Information given START

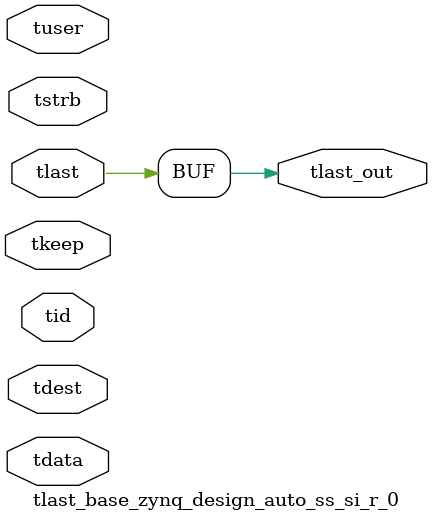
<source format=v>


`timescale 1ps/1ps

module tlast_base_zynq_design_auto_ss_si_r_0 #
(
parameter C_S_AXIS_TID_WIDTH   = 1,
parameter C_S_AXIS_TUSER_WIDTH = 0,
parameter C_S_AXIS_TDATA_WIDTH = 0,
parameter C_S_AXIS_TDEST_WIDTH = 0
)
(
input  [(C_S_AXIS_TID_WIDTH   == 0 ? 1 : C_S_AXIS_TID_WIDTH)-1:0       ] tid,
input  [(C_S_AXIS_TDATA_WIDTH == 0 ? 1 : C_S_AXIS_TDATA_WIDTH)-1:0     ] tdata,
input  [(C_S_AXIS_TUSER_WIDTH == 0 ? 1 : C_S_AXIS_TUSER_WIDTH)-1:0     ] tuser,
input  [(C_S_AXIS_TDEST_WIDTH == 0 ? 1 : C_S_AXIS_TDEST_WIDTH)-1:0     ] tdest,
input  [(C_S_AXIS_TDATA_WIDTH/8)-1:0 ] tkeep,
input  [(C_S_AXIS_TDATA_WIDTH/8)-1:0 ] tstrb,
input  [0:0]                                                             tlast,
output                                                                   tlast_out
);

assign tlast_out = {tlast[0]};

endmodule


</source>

Information given END

Exclude all images and restate the records above word for word.

<source format=v>


`timescale 1ps/1ps

module tlast_base_zynq_design_auto_ss_si_r_0 #
(
parameter C_S_AXIS_TID_WIDTH   = 1,
parameter C_S_AXIS_TUSER_WIDTH = 0,
parameter C_S_AXIS_TDATA_WIDTH = 0,
parameter C_S_AXIS_TDEST_WIDTH = 0
)
(
input  [(C_S_AXIS_TID_WIDTH   == 0 ? 1 : C_S_AXIS_TID_WIDTH)-1:0       ] tid,
input  [(C_S_AXIS_TDATA_WIDTH == 0 ? 1 : C_S_AXIS_TDATA_WIDTH)-1:0     ] tdata,
input  [(C_S_AXIS_TUSER_WIDTH == 0 ? 1 : C_S_AXIS_TUSER_WIDTH)-1:0     ] tuser,
input  [(C_S_AXIS_TDEST_WIDTH == 0 ? 1 : C_S_AXIS_TDEST_WIDTH)-1:0     ] tdest,
input  [(C_S_AXIS_TDATA_WIDTH/8)-1:0 ] tkeep,
input  [(C_S_AXIS_TDATA_WIDTH/8)-1:0 ] tstrb,
input  [0:0]                                                             tlast,
output                                                                   tlast_out
);

assign tlast_out = {tlast[0]};

endmodule


</source>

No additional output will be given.